Adapun beberapa pertanyaan yang diajukan oleh peserta seminar terkait


kampanye politik di media sosial yaitu pertanyaan pertama bahwa bagaimana
menangani buzzer-buzzer yang dimana dia menyembunyikan identitasnya untuk
kemudian mengunggulkan salah satu peserta pemilu dan menyebarkan hoax untuk
peserta pemilu lainnya, menurut saya buzzer ini adalah salah satu tekhnik
kampanye yang dalam tanda kurung secara curang yang tentu saja mungkin
diketahui oleh peserta pemilu itu sendiri maka dari itu perlu ada perhatian khusus
oleh segenap stakeholder yang disebutkan oleh pak saiful untuk menangani
masalah buzzer karena kecenderungan hoax yang disebar oleh buzzer sangat
rentang menimbulkan konflik antar pendukung peserta pemilu jadi jangan sampai
pemilu serentak 2024 justru menimbulkan konflik diantara kita.
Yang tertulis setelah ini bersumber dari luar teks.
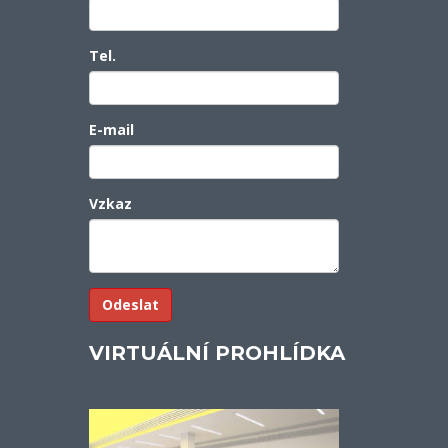
Tel.
E-mail
Vzkaz
VIRTUÁLNÍ PROHLÍDKA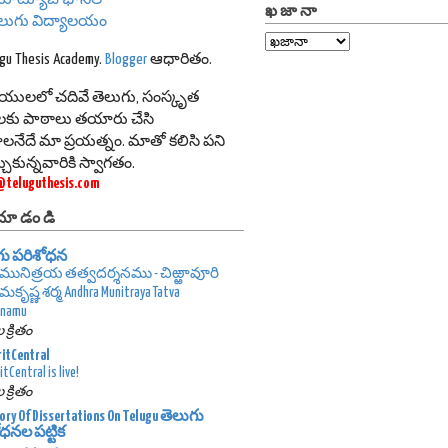
ఖజానా
ెలుగు విద్యాలయం
ugu Thesis Academy.
Blogger
ఆధారితం.
థాయులలో చదివే తెలుగు, సంస్కృత
థులకు పాఠాలు తయారు చేసి
లనేదే మా ప్రయత్నం. మాతో కలిసి పని
కున్నవారికి స్వాగతం.
@teluguthesis.com
 చూడండి
గు పరిశోధన
 మునిత్రయ తత్వదర్శనము - చిఱ్ఱావూరి
కృష్ణ శర్మ Andhra Munitraya Tatva
anamu
 క్రితం
itCentral
tCentral is live!
 క్రితం
ory Of Dissertations On Telugu తెలుగు
ధనల పట్టిక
Pertanyaan kedua yaitu bagaimana mengatasi politik uang atau money


politik menurut politik uang di Indonesia sudah menjadi budaya sangat sulit untuk
dipungkiri karena kepercayaan masyarakat terhadap para wakil rakyat sudah todak
ada lagi jadi menurut masyarakat alangkah baiknya jika calon wakil rakyat ini
mengeluarkan duitnya memang toh nanti juga pasti korupsi nah anggapan seperti
demikian lumrah kita temui di masyarakat. Bagaiman mengatasinya menurut saya
sanksi hukum masih terlalu kecil sehingga calon kandidat pemilu dengan enteng
melakukan perbuatan yang demikian dan kecenderungan kita masyarakat takut
melaporkan karrna takut berurusan dengan perpolitikan semisal saja munir
meninggal karena ingin membongkar kebusukan para penguasa dan politikus di
Indonesia begitupun dengan bapak Novel Baswedan yang disiram wajahnya air
keras sunggu memilihkan dan masih banyak lainnya kekejaman-kekejaman sistem
politik yang pernah terjadi di Indonesia.